> **Your instructions**: In the material below, the lines between the one holding "Wczasy nad morzem" and the one holding "I Maigret 15", inclusive, are to be set down word for word. Pictures stay out.

****************************************

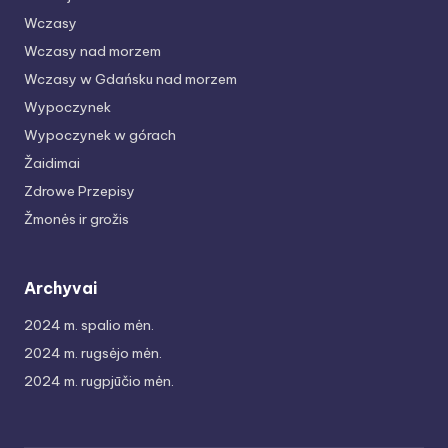
Wczasy
Wczasy nad morzem
Wczasy w Gdańsku nad morzem
Wypoczynek
Wypoczynek w górach
Žaidimai
Zdrowe Przepisy
Žmonės ir grožis
Archyvai
2024 m. spalio mėn.
2024 m. rugsėjo mėn.
2024 m. rugpjūčio mėn.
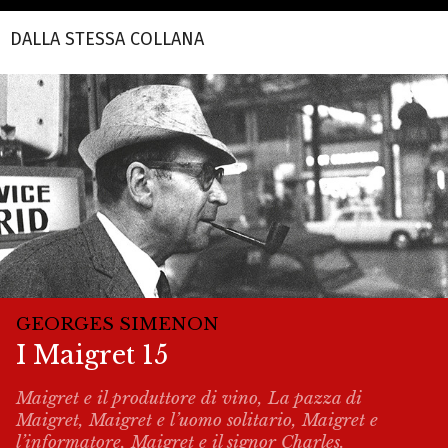
DALLA STESSA COLLANA
GEORGES SIMENON
I Maigret 15
Maigret e il produttore di vino, La pazza di
Maigret, Maigret e l’uomo solitario, Maigret e
l’informatore, Maigret e il signor Charles.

****************************************

> **Result for this exercise**:
Wczasy nad morzem
Wczasy w Gdańsku nad morzem
Wypoczynek
Wypoczynek w górach
Žaidimai
Zdrowe Przepisy
Žmonės ir grožis
Archyvai
2024 m. spalio mėn.
2024 m. rugsėjo mėn.
2024 m. rugpjūčio mėn.
DALLA STESSA COLLANA
GEORGES SIMENON
I Maigret 15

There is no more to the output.